Exercise directions:
All that should come back is the lines of the data below from the one containing "Expresión del gen" to the one containing "Uriel Koziol", inclusive, exactly as they stand.

Stored entries:
════════════════════
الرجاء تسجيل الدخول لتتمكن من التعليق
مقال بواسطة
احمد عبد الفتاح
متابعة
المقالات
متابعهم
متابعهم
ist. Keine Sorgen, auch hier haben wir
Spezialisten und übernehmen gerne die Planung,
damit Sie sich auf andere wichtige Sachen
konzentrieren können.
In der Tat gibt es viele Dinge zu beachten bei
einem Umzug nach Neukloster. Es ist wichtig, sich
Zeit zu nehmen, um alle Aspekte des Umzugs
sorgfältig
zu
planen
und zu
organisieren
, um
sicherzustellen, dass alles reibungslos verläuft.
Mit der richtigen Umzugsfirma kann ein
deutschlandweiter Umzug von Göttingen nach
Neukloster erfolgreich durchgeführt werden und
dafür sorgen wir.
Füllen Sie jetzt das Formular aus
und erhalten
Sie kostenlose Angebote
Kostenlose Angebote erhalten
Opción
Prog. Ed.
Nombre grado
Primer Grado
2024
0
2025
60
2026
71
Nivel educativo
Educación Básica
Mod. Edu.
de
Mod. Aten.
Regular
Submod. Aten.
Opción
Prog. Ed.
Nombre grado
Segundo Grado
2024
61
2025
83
════════════════════
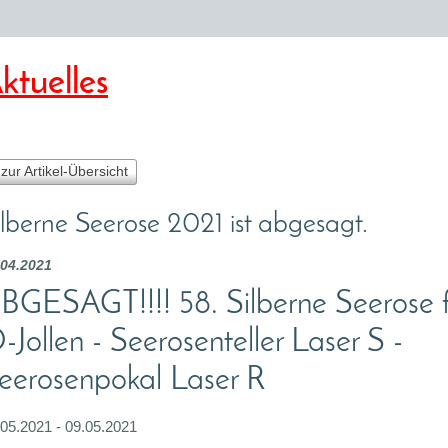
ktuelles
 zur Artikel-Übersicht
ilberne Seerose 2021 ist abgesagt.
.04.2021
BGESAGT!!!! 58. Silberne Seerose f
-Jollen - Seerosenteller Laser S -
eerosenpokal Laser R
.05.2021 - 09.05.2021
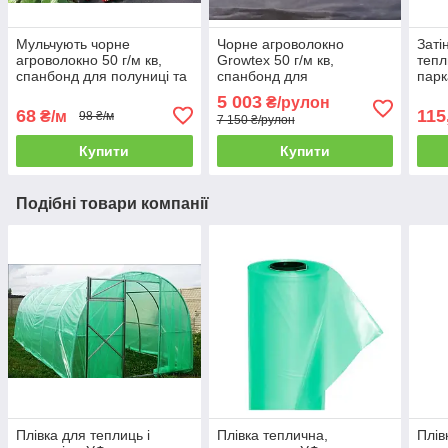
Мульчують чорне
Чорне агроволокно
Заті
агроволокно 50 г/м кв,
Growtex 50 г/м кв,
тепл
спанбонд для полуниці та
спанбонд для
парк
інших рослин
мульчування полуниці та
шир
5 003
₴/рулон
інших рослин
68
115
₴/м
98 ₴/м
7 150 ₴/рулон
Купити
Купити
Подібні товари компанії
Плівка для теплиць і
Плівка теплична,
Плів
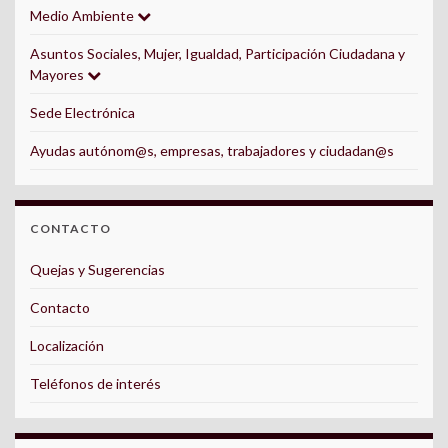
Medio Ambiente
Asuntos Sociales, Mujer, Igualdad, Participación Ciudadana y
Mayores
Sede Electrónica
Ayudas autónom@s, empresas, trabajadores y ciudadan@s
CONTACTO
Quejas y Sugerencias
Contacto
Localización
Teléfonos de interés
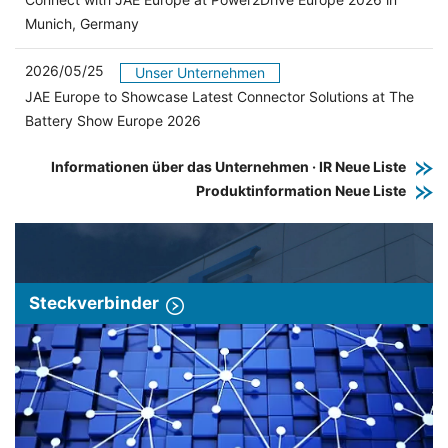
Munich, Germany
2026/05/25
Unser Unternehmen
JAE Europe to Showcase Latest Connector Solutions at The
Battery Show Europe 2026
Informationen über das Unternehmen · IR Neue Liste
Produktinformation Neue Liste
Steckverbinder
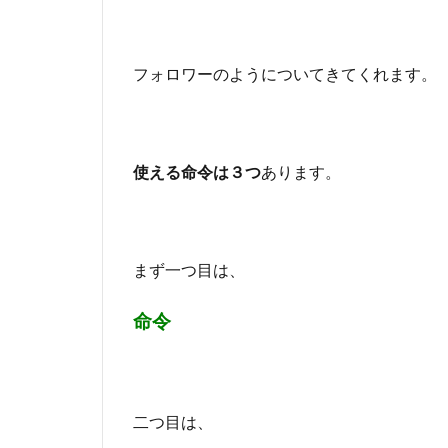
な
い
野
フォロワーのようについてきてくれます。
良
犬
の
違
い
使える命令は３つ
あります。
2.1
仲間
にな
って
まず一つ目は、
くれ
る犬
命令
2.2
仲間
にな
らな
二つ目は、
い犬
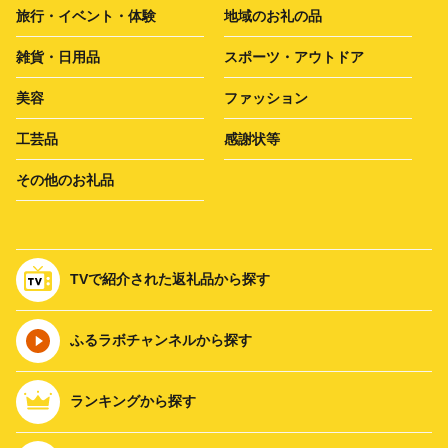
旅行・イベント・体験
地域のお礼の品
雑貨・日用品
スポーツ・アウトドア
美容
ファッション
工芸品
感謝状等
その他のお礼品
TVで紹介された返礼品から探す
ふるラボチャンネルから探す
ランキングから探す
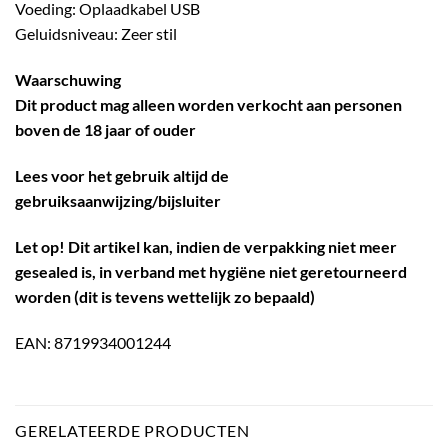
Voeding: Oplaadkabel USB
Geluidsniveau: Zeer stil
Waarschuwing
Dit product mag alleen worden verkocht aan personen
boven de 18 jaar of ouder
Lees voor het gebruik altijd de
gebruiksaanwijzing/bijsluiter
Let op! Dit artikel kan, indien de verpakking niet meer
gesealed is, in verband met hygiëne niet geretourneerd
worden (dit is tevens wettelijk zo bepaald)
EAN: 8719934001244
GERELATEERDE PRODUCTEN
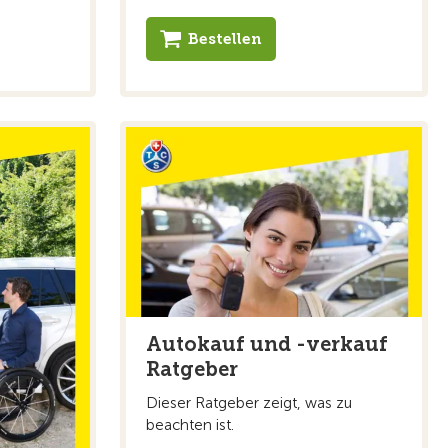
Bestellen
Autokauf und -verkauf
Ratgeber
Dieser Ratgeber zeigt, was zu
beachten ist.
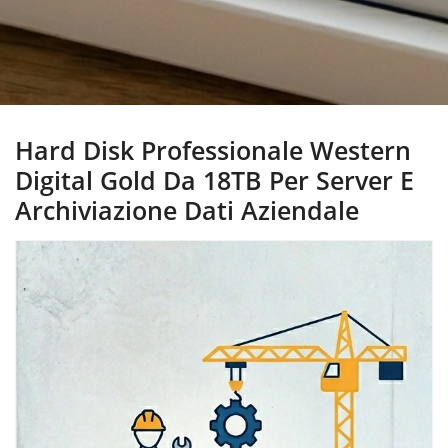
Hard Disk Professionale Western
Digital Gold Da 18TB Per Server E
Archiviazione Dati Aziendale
════════════════════
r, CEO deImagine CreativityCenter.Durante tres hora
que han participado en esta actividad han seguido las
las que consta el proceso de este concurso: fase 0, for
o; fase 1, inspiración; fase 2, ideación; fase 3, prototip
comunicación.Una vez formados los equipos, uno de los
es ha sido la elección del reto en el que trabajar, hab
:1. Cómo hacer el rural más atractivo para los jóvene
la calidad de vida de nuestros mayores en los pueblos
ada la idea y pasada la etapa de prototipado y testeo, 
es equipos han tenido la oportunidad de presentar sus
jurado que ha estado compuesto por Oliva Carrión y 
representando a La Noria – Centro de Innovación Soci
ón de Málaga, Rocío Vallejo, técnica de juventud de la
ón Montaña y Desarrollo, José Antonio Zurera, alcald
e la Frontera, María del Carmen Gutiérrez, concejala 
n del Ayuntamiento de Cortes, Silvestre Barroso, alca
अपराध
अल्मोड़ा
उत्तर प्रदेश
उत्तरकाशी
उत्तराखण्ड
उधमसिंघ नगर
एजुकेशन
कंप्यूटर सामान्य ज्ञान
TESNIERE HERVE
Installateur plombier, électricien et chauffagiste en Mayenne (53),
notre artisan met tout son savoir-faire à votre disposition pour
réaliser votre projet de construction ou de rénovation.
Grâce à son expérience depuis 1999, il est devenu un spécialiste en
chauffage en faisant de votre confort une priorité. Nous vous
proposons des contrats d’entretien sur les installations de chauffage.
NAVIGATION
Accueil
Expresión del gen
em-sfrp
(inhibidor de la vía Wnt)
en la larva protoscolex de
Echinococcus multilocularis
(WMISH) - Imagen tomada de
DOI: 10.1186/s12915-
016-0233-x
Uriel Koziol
════════════════════
Problem solution:
Expresión del gen
em-sfrp
(inhibidor de la vía Wnt)
en la larva protoscolex de
Echinococcus multilocularis
(WMISH) - Imagen tomada de
DOI: 10.1186/s12915-
016-0233-x
Uriel Koziol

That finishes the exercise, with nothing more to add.